RECORDS SHOWN

- - - - - - -

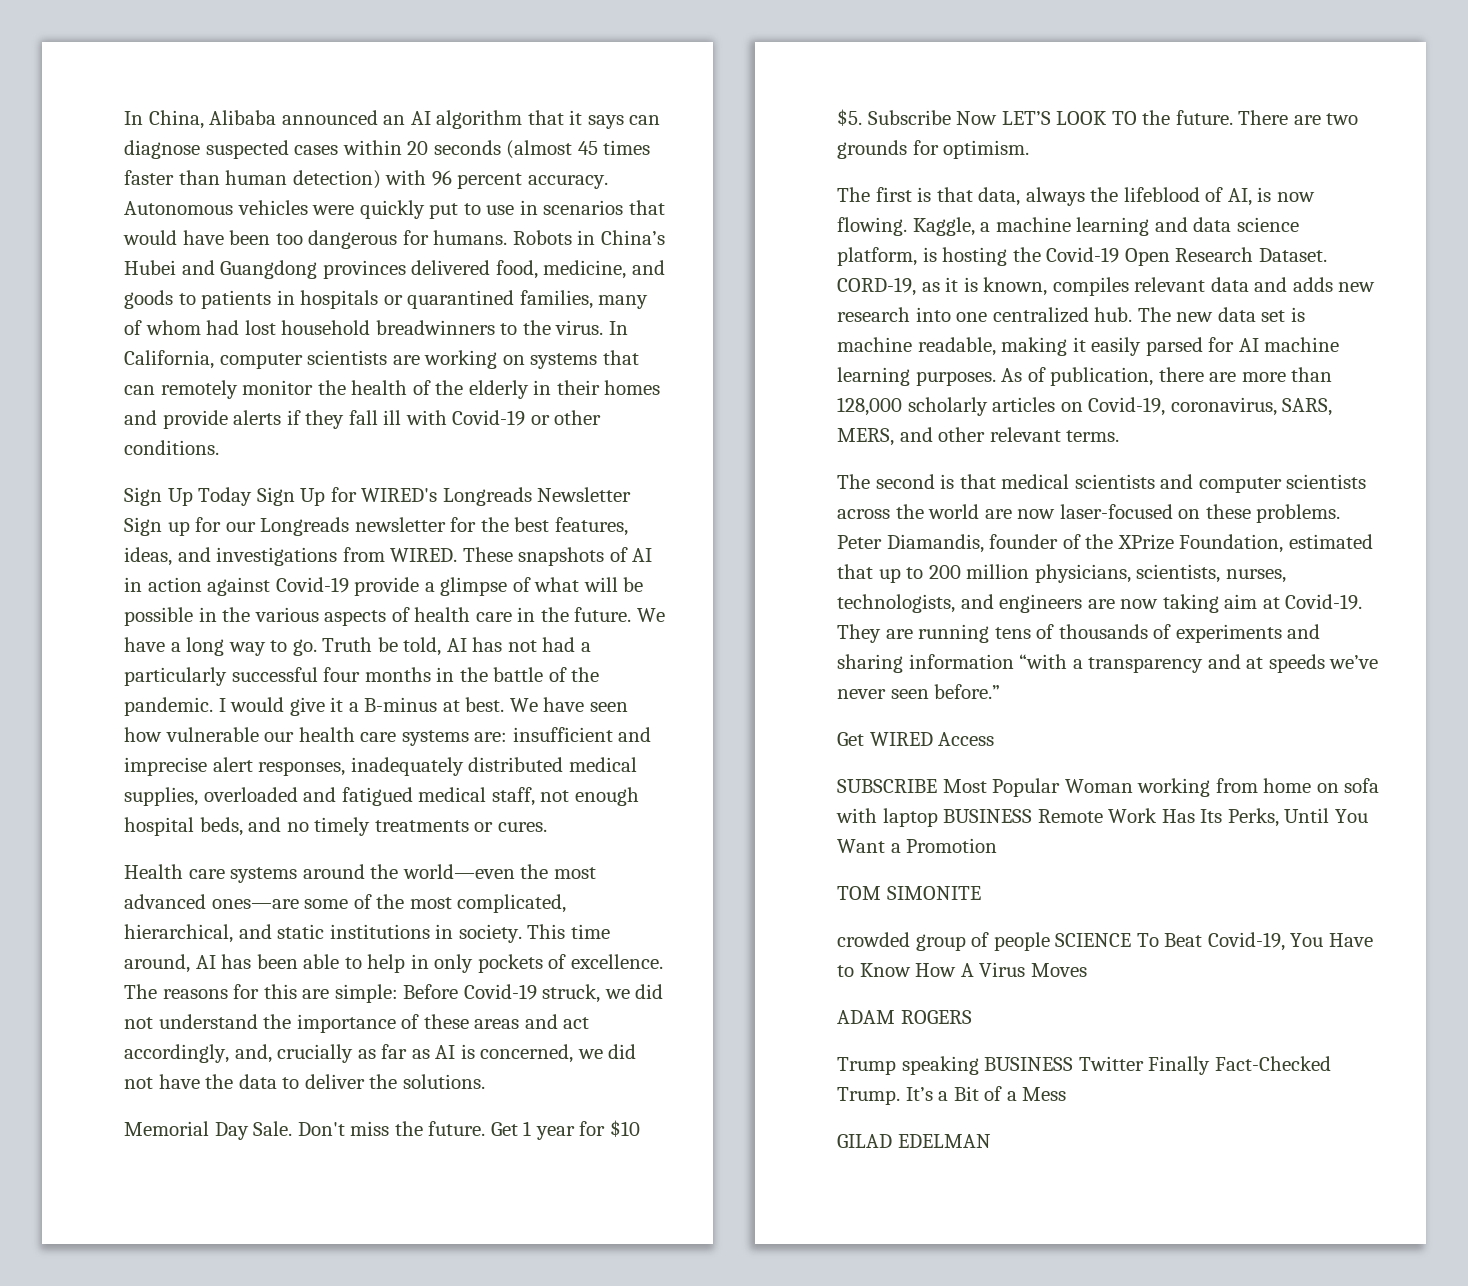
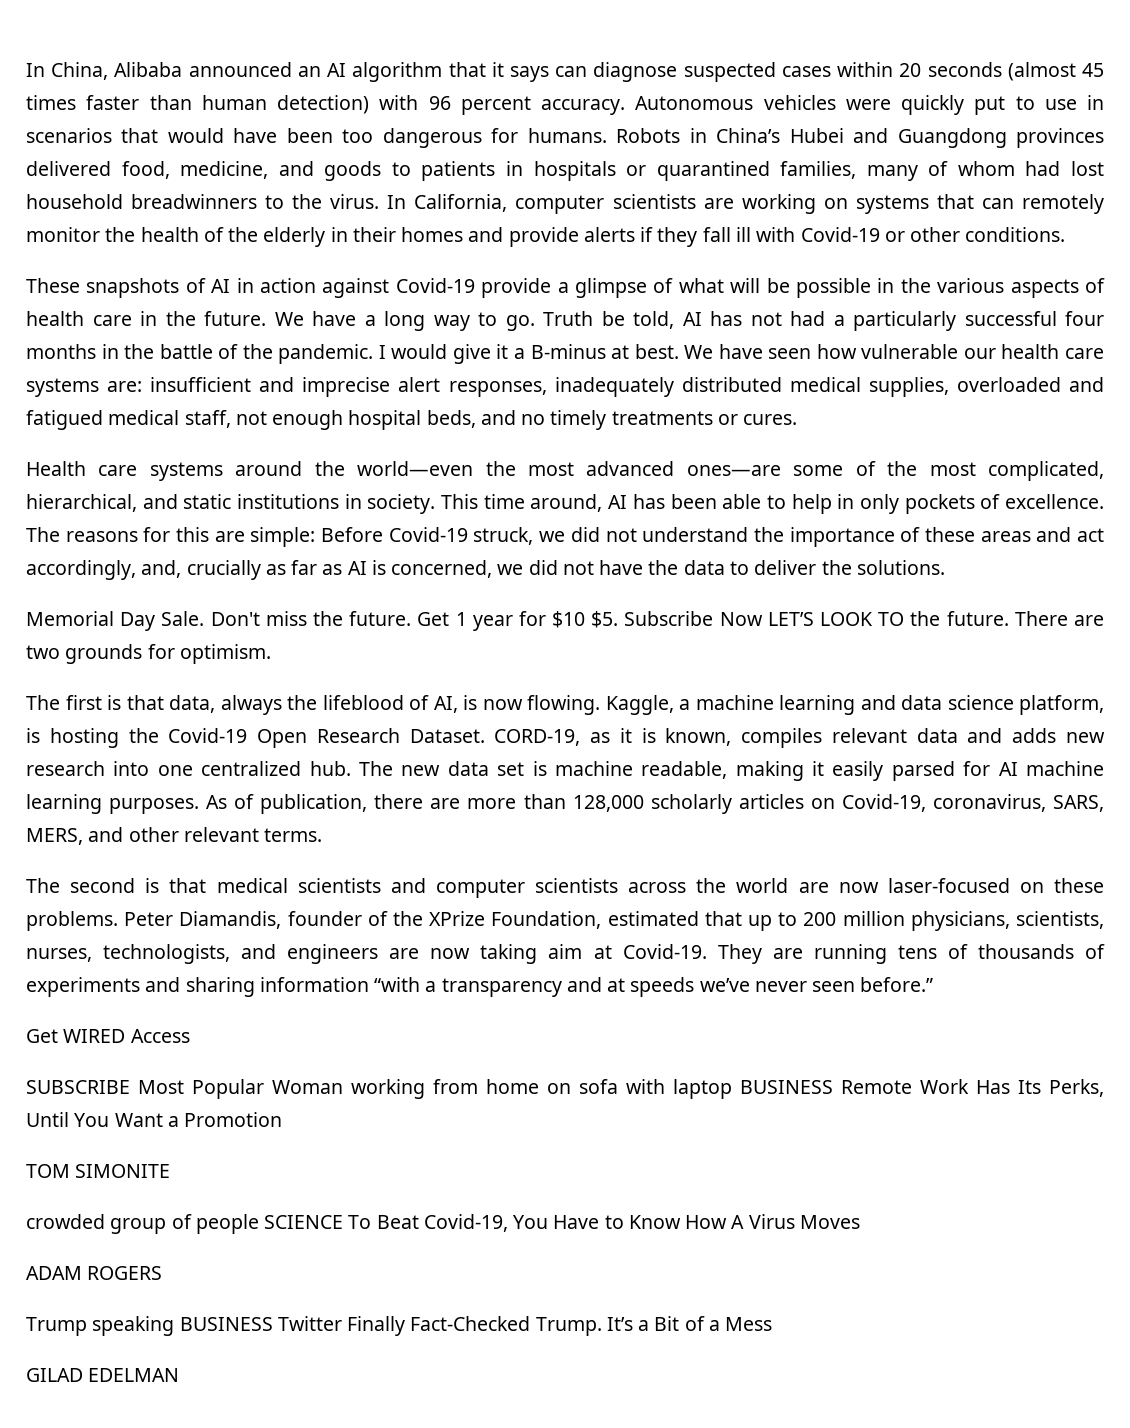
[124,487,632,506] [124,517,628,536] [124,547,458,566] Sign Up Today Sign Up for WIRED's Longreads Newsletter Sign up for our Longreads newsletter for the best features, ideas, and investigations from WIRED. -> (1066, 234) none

- - - - - - -

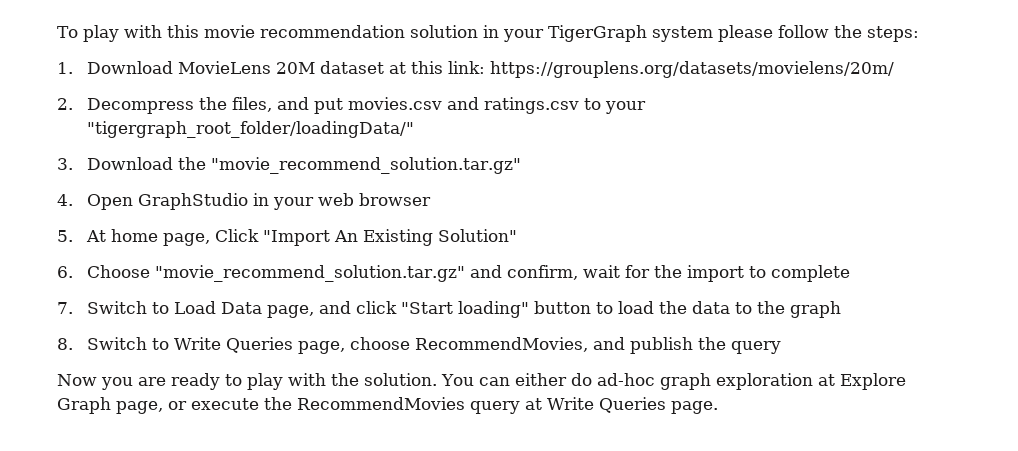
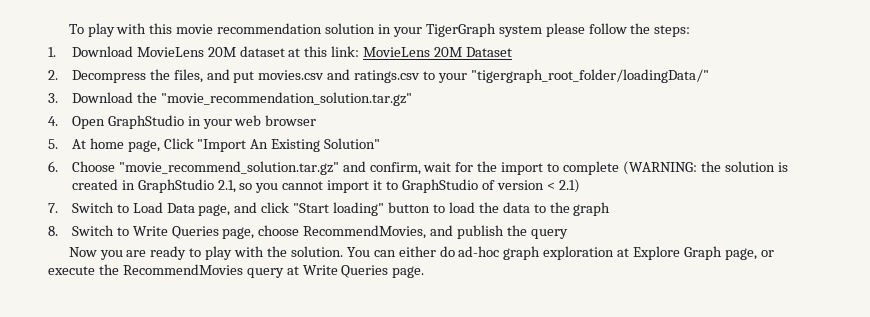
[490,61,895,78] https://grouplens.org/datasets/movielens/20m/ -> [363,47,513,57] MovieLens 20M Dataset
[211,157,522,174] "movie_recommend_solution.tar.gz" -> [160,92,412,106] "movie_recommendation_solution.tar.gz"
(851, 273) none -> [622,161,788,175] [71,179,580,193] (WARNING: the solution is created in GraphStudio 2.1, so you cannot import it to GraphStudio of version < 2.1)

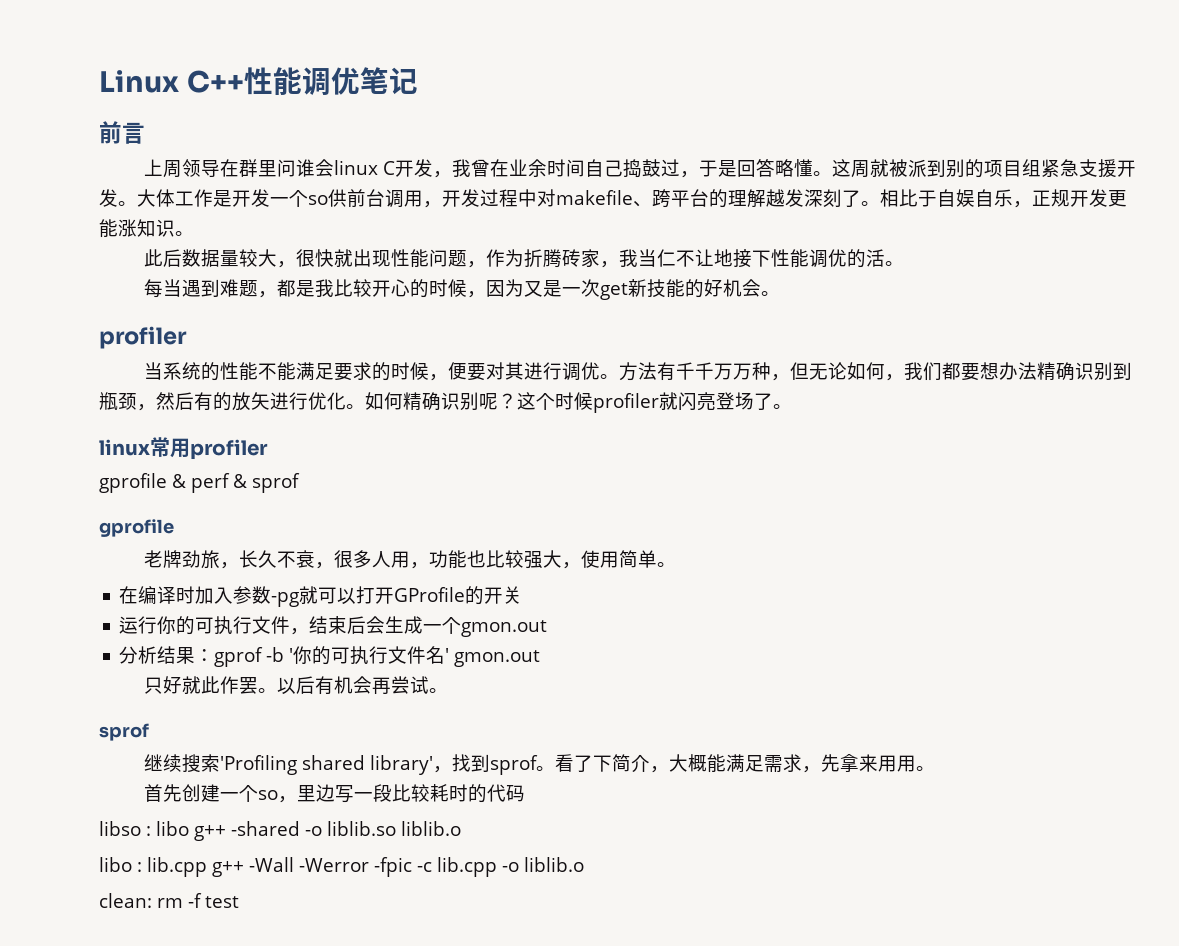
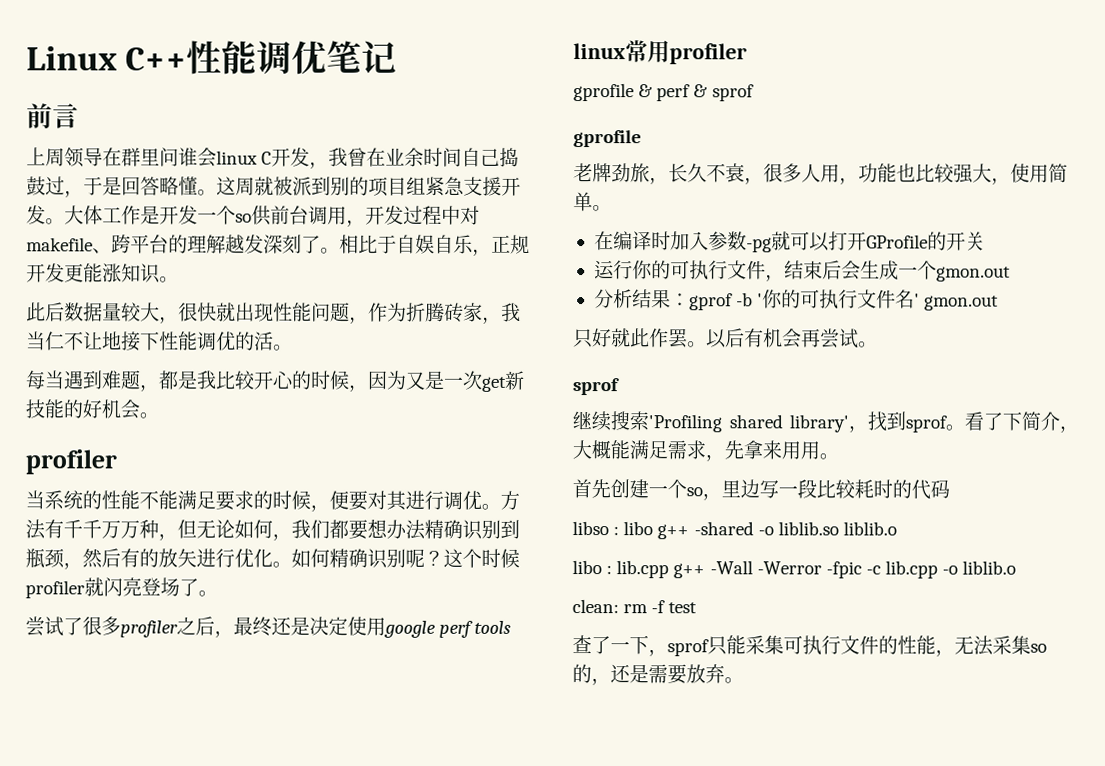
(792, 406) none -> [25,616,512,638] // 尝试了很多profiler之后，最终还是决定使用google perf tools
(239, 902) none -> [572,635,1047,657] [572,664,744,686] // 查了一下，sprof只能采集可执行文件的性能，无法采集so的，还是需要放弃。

- - - - - - -

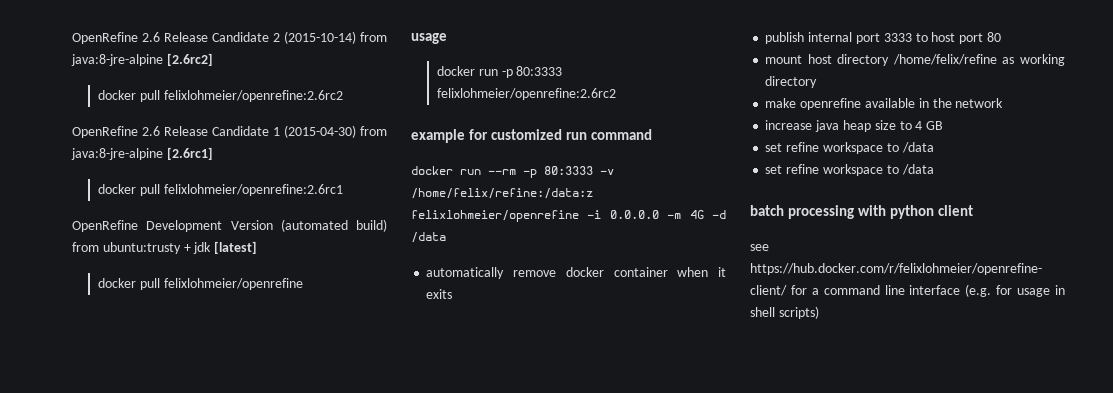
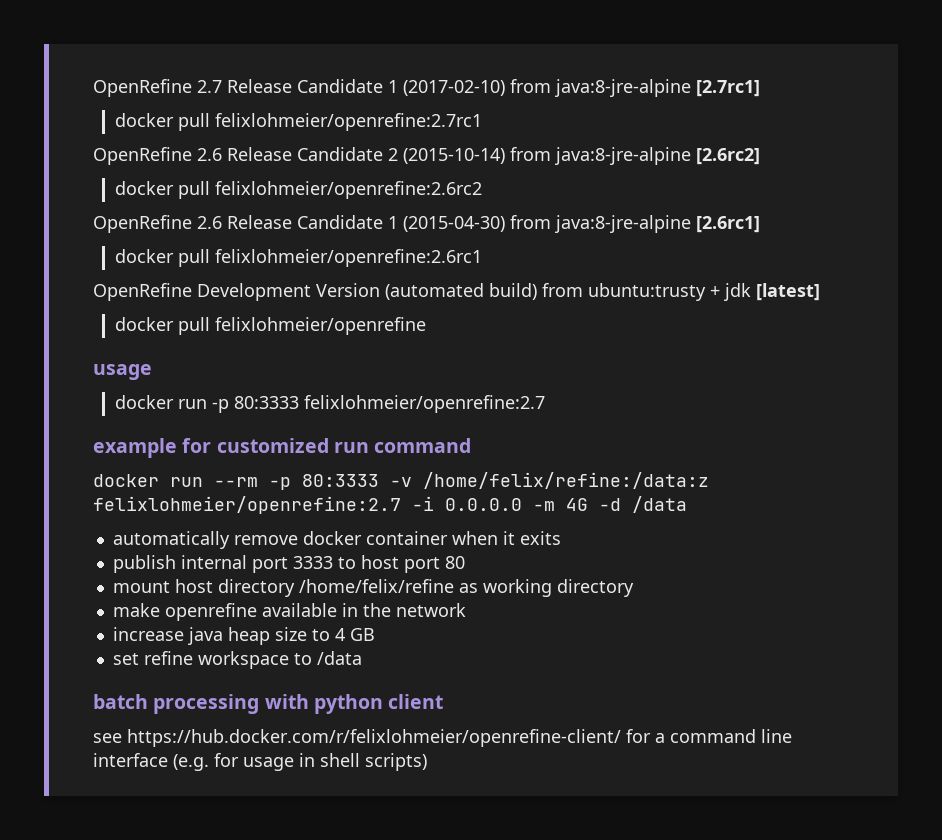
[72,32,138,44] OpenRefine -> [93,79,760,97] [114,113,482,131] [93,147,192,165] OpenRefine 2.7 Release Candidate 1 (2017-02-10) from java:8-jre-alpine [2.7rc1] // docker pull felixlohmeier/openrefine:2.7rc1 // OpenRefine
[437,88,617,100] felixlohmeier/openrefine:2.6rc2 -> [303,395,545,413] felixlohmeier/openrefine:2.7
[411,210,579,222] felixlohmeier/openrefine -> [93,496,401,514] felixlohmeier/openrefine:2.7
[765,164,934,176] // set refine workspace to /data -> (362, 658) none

- - - - - - -

YOUR OBJECTIVE
Nothing but a number is wanted: how many lines in the records above include "openrefine".

REPLY TO THE TASK
3